2018-06-23 15:52:16,246 - MainThread - art.ll_lib.vms - INFO - Migrate VM HostedEngine
2018-06-23 15:52:16,246 - MainThread - vms - DEBUG - Action request content is --  url:/ovirt-engine/api/vms/96b4f434-de9e-4be6-b842-adae55933dc2/migrate body:<action>
    <async>false</async>
    <force>true</force>
    <grace_period>
        <expiry>10</expiry>
    </grace_period>
    <host id="074db613-5fb8-4722-8801-130797dc18b1"/>
</action>

sanlock client status is not reported to logs.

Comment 5 Ryan Barry 2019-04-08 17:36:55 UTC
Polina, still reproducible?

Comment 6 Polina 2019-04-10 05:37:31 UTC
yes, In the last automation runs we saw this problem twice on 4.3.3.2. 
Since engine was down after this for a long time and the whole environment was not able to run the tests, we had to reprovision and rebuild everything. didn't save the logs. the next time I see it , will update with the logs.

Comment 7 Polina 2019-04-23 08:39:28 UTC
Created attachment 1557486 [details]
logs 4.2.8-7

the migration failure is reproduced in the last ovirt-engine-4.2.8.7-0.1.el7ev.noarch run.

the time for the failed migration in the attached logs is 2019-04-18 20:12:56

Comment 8 Polina 2019-04-23 08:45:54 UTC
the engine.log also contains a lot of errors, like "createCommand failed: WFLYWELD0039: Singleton not set for null.
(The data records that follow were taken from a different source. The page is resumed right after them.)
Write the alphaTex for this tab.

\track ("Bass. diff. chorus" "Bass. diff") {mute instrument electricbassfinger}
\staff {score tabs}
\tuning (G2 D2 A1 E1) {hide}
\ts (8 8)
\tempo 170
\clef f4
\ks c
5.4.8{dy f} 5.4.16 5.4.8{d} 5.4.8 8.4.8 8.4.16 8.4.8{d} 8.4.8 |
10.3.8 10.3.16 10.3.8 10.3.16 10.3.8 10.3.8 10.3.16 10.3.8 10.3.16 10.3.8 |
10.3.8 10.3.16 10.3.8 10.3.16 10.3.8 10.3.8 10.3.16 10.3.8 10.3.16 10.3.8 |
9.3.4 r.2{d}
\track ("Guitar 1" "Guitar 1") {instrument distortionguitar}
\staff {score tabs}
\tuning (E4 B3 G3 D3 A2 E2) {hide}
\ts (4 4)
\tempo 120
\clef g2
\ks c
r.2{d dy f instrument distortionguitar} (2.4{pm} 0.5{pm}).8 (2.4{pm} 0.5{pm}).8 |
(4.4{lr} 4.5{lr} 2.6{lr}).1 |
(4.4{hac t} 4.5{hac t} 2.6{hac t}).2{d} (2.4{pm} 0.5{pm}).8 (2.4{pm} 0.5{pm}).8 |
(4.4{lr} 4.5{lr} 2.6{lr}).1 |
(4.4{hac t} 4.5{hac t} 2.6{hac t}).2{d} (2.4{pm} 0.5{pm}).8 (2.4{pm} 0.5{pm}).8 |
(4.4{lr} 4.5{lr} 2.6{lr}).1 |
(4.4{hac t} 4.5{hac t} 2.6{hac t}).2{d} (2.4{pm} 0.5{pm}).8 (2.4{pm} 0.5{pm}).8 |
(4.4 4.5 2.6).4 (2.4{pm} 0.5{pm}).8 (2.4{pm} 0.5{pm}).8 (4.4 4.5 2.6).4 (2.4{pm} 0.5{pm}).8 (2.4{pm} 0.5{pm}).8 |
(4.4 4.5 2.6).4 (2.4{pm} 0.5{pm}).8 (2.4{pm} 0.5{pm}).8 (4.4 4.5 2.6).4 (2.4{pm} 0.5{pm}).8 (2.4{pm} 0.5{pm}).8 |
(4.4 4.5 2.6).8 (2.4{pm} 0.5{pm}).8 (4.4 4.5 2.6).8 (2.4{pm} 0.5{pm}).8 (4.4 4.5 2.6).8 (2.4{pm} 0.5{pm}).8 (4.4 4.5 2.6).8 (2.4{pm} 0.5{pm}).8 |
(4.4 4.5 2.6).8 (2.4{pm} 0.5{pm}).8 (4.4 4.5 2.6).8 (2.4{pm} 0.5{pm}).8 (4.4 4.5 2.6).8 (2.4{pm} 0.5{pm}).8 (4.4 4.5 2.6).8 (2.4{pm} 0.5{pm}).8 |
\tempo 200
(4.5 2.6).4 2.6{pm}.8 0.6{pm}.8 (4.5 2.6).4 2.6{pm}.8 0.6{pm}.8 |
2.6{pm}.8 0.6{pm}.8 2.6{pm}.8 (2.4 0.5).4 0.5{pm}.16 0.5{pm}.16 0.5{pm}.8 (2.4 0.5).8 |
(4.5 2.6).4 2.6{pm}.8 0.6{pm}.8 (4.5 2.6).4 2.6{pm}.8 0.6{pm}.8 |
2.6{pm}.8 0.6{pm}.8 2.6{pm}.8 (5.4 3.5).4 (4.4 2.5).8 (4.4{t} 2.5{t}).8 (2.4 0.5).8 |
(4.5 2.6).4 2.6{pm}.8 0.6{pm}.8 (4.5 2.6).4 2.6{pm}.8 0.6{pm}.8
This means that you are trying to access a weld deployment with a Thread Context ClassLoader that is not associated with the deployment."
though it seems to be not related to the problem (https://bugzilla.redhat.com/show_bug.cgi?id=1701898)

Comment 9 Polina 2019-05-21 08:51:43 UTC
Created attachment 1571545 [details]
logs 4.2.8

happened again in the last 4.2 run (ovirt-engine-4.2.8.7-0.1.el7ev.noarch). logs logs_4.2.8.tar.gz attached

Comment 10 Michal Skrivanek 2020-03-17 12:17:10 UTC
deprecating SLA team usage, moving to Virt

Comment 11 Polina 2021-06-01 06:54:25 UTC
Hi Arik, this failure was never seen in 4.4.6

Comment 12 Arik 2021-06-01 12:00:39 UTC
This issue didn't reproduce lately (comment 11) - it could be that it was fixed by other changes. Anyway, it doesn't make sense to put an effort into investigating it at this point. If it happens again, feel free to reopen.